• _TASK DIRECTIONS_:
In the film reviews, which actor plays Charlie Ford?

SOURCE DOCUMENT Block Start

Excellent film August 27, 2008 This films is very realistic and believable. The acting and cinematography are first rate. Highly recommended.
Long But Worthwhile August 12, 2008 This movie does go on for a rather long time. However, the photography, acting and music are all of high quality and the time flies in. Casey Affleck captures the weasel-like, almost stalker, Bob Ford in a very convincing way.Brad Pitt has a more understated performance as Jesse James and plays him just like a regular guy most of the time though his menace seems to be bubbling just under the surface. Sam Rockwell is also truly outstanding as Charlie Ford, what an outstanding and underrated actor he is.Utterly convincing on screen. Some of the 'Old West' dialogue is cranky and a little hard to follow at times, though that is a small criticism. Sure, it's not a masterpiece but very much worth the watching. Recommended.

SOURCE DOCUMENT Block End
EXTRACTED ENTRIES Block Start

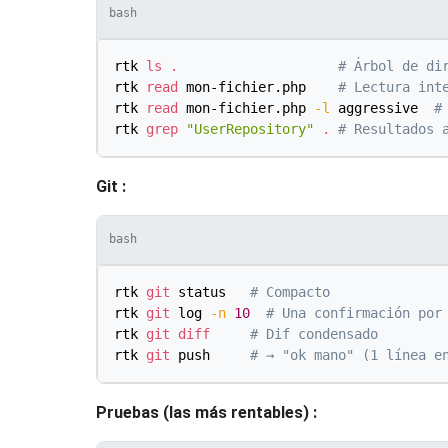
bash
rtk 
ls
.
# Árbol de di
rtk 
read
 mon-fichier.php    
# Lectura int
rtk 
read
 mon-fichier.php 
-l
 aggressive  
#
rtk 
grep
"UserRepository"
.
# Resultados 
Git :
bash
rtk 
git
 status   
# Compacto
rtk 
git
 log 
-n
10
# Una confirmación por
rtk 
git
diff
# Dif condensado
rtk 
git
 push     
# → "ok mano" (1 línea e
Pruebas (las más rentables) :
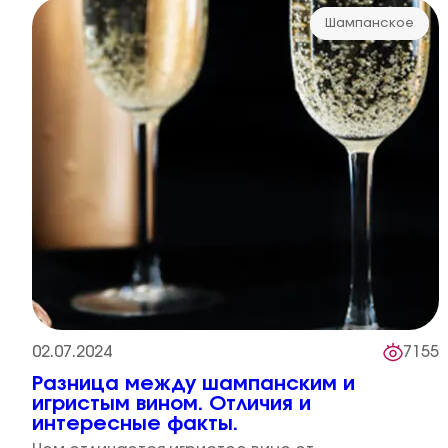
Шампанское
02.07.2024
7155
Разница между шампанским и
игристым вином. Отличия и
интересные факты.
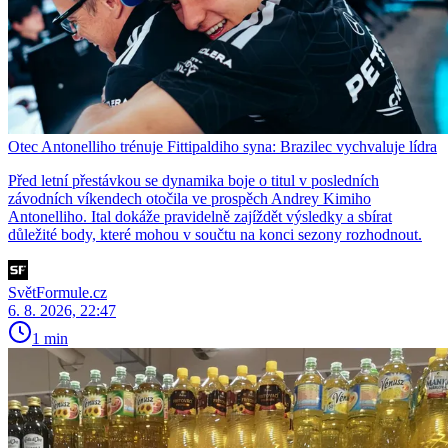
Otec Antonelliho trénuje Fittipaldiho syna: Brazilec vychvaluje lídra
Před letní přestávkou se dynamika boje o titul v posledních
závodních víkendech otočila ve prospěch Andrey Kimiho
Antonelliho. Ital dokáže pravidelně zajíždět výsledky a sbírat
důležité body, které mohou v součtu na konci sezony rozhodnout.
SvětFormule.cz
6. 8. 2026, 22:47
1 min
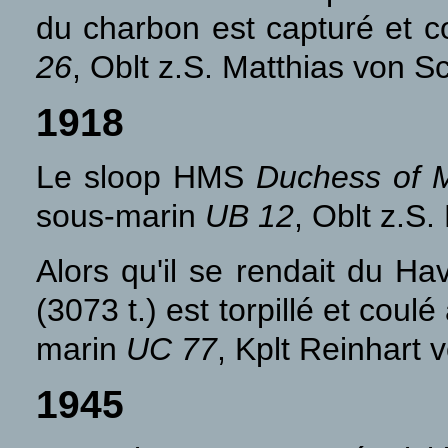
du charbon est capturé et co
26
, Oblt z.S. Matthias von 
1918
Le sloop HMS
Duchess of M
sous-marin
UB 12
, Oblt z.S.
Alors qu'il se rendait du Ha
(3073 t.) est torpillé et cou
marin
UC 77
, Kplt Reinhart
1945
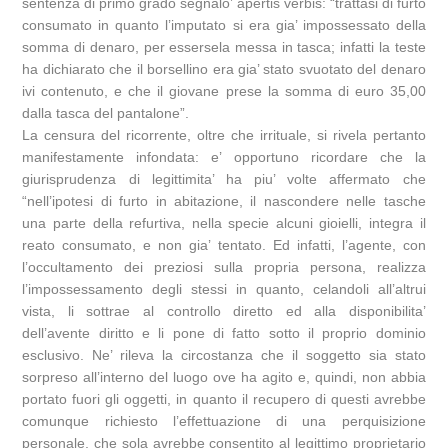
sentenza di primo grado segnalo’ apertis verbis: “trattasi di furto
consumato in quanto l’imputato si era gia’ impossessato della
somma di denaro, per essersela messa in tasca; infatti la teste
ha dichiarato che il borsellino era gia’ stato svuotato del denaro
ivi contenuto, e che il giovane prese la somma di euro 35,00
dalla tasca del pantalone”.
La censura del ricorrente, oltre che irrituale, si rivela pertanto
manifestamente infondata: e’ opportuno ricordare che la
giurisprudenza di legittimita’ ha piu’ volte affermato che
“nell’ipotesi di furto in abitazione, il nascondere nelle tasche
una parte della refurtiva, nella specie alcuni gioielli, integra il
reato consumato, e non gia’ tentato. Ed infatti, l’agente, con
l’occultamento dei preziosi sulla propria persona, realizza
l’impossessamento degli stessi in quanto, celandoli all’altrui
vista, li sottrae al controllo diretto ed alla disponibilita’
dell’avente diritto e li pone di fatto sotto il proprio dominio
esclusivo. Ne’ rileva la circostanza che il soggetto sia stato
sorpreso all’interno del luogo ove ha agito e, quindi, non abbia
portato fuori gli oggetti, in quanto il recupero di questi avrebbe
comunque richiesto l’effettuazione di una perquisizione
personale, che sola avrebbe consentito al legittimo proprietario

EXTRACTED ENTRIES Block End

• _ANSWER SECTION_:
Sam Rockwell